- **THE RECORDS**
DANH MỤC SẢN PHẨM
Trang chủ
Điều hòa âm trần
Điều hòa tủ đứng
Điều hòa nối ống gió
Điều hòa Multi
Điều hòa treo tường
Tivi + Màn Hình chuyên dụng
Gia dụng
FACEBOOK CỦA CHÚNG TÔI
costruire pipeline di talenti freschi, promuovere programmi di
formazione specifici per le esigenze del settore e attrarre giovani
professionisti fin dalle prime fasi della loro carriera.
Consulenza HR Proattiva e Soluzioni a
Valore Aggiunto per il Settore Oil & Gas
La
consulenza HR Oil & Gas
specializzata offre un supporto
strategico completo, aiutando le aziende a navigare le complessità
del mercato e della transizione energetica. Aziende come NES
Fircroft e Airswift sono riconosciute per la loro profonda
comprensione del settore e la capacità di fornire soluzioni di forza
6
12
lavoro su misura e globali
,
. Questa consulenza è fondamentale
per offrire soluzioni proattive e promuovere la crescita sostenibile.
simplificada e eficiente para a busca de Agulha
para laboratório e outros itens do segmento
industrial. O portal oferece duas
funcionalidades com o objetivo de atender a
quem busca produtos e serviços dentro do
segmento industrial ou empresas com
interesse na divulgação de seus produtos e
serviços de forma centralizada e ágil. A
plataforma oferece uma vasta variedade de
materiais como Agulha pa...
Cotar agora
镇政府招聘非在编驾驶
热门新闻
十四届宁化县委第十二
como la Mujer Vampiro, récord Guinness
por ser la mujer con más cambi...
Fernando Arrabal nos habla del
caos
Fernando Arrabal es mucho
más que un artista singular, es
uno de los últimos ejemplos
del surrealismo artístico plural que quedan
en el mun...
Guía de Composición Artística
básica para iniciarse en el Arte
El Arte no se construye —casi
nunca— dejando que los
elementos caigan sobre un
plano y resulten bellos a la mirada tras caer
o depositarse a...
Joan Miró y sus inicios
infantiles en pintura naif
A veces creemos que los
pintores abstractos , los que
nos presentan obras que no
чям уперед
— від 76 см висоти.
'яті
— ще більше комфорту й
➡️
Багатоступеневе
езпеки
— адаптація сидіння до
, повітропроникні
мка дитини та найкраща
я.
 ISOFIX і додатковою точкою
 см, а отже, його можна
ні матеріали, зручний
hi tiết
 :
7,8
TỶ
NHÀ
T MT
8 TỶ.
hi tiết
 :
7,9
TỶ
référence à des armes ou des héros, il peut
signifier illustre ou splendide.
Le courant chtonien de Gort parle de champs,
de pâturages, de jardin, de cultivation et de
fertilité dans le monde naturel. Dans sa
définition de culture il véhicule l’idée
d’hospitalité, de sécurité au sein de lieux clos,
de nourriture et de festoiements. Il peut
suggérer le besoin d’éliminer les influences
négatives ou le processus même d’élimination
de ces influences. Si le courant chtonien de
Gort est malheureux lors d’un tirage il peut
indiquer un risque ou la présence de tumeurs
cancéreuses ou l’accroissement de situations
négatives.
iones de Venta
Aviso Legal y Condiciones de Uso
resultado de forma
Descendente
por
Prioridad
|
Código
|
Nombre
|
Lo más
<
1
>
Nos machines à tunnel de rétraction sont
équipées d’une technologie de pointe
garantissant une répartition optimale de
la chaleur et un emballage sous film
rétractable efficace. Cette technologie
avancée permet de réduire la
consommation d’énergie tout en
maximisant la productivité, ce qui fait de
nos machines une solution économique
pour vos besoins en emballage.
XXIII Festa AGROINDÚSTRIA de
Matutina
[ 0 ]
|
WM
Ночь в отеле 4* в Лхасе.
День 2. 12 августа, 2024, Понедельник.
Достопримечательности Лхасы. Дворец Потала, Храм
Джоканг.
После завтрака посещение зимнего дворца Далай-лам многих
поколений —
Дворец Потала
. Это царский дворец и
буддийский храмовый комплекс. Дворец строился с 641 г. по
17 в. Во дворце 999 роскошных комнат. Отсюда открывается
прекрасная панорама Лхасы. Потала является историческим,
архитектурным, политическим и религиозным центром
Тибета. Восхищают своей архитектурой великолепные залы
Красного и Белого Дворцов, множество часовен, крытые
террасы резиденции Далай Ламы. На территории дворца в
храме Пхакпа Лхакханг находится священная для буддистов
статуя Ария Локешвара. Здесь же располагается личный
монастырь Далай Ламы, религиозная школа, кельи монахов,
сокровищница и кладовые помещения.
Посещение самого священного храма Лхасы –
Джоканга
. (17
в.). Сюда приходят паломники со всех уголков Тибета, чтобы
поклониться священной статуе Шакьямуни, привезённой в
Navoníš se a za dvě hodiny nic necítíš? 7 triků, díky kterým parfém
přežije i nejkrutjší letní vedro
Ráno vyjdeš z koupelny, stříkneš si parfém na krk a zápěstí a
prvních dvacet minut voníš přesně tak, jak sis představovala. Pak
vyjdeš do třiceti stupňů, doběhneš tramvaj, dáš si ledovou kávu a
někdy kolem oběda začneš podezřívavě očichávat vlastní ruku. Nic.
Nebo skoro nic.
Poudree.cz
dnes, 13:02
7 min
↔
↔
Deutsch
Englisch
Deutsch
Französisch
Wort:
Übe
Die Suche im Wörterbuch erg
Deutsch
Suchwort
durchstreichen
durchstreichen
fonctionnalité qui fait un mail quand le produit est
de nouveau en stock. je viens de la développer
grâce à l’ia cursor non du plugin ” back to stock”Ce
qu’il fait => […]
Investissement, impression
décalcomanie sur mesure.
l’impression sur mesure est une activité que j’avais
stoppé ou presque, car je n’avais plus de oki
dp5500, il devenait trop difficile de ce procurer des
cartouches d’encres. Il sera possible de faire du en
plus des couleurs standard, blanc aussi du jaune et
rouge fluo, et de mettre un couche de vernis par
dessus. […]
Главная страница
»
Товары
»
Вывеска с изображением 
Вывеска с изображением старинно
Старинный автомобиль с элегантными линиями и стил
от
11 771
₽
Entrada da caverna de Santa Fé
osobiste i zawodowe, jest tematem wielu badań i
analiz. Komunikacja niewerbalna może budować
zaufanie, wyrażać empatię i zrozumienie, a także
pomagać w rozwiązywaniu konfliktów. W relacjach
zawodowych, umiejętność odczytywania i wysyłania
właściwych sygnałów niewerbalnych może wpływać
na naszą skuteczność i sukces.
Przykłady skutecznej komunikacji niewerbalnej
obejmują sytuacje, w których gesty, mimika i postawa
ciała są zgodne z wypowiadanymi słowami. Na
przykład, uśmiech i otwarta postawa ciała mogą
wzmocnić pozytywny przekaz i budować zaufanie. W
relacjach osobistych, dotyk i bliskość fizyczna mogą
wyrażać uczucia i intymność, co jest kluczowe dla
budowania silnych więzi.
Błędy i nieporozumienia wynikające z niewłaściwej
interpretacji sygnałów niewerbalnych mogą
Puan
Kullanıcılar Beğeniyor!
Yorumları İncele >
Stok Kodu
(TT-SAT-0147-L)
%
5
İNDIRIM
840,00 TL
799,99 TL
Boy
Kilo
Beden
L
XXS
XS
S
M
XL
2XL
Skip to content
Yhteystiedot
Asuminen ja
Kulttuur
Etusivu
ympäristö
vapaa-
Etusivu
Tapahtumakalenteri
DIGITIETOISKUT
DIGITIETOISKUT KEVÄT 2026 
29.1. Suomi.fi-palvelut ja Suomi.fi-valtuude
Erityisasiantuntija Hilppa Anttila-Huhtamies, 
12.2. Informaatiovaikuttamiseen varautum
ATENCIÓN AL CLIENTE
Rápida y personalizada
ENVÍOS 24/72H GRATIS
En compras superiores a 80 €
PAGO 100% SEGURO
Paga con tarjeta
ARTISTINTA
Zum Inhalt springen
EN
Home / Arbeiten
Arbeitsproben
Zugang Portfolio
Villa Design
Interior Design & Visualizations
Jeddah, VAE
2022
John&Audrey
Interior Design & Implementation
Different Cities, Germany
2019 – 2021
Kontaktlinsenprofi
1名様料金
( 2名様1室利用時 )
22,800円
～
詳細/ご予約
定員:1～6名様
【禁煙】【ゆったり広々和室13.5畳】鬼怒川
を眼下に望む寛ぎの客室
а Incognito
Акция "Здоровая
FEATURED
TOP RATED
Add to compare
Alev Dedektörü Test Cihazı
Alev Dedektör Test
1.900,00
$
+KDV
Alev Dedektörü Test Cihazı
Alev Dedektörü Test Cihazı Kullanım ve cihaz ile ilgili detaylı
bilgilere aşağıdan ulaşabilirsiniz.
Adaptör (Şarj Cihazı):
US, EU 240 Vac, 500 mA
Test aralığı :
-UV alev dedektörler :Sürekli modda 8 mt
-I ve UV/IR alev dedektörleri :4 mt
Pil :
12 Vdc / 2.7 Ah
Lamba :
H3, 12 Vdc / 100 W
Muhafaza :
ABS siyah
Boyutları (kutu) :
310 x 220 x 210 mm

- **EXERCISE AIM**
Each line containing the word "machines" must be pulled from the listing and copied.

- **SOLUTION FOR THIS TASK**
Nos machines à tunnel de rétraction sont
nos machines une solution économique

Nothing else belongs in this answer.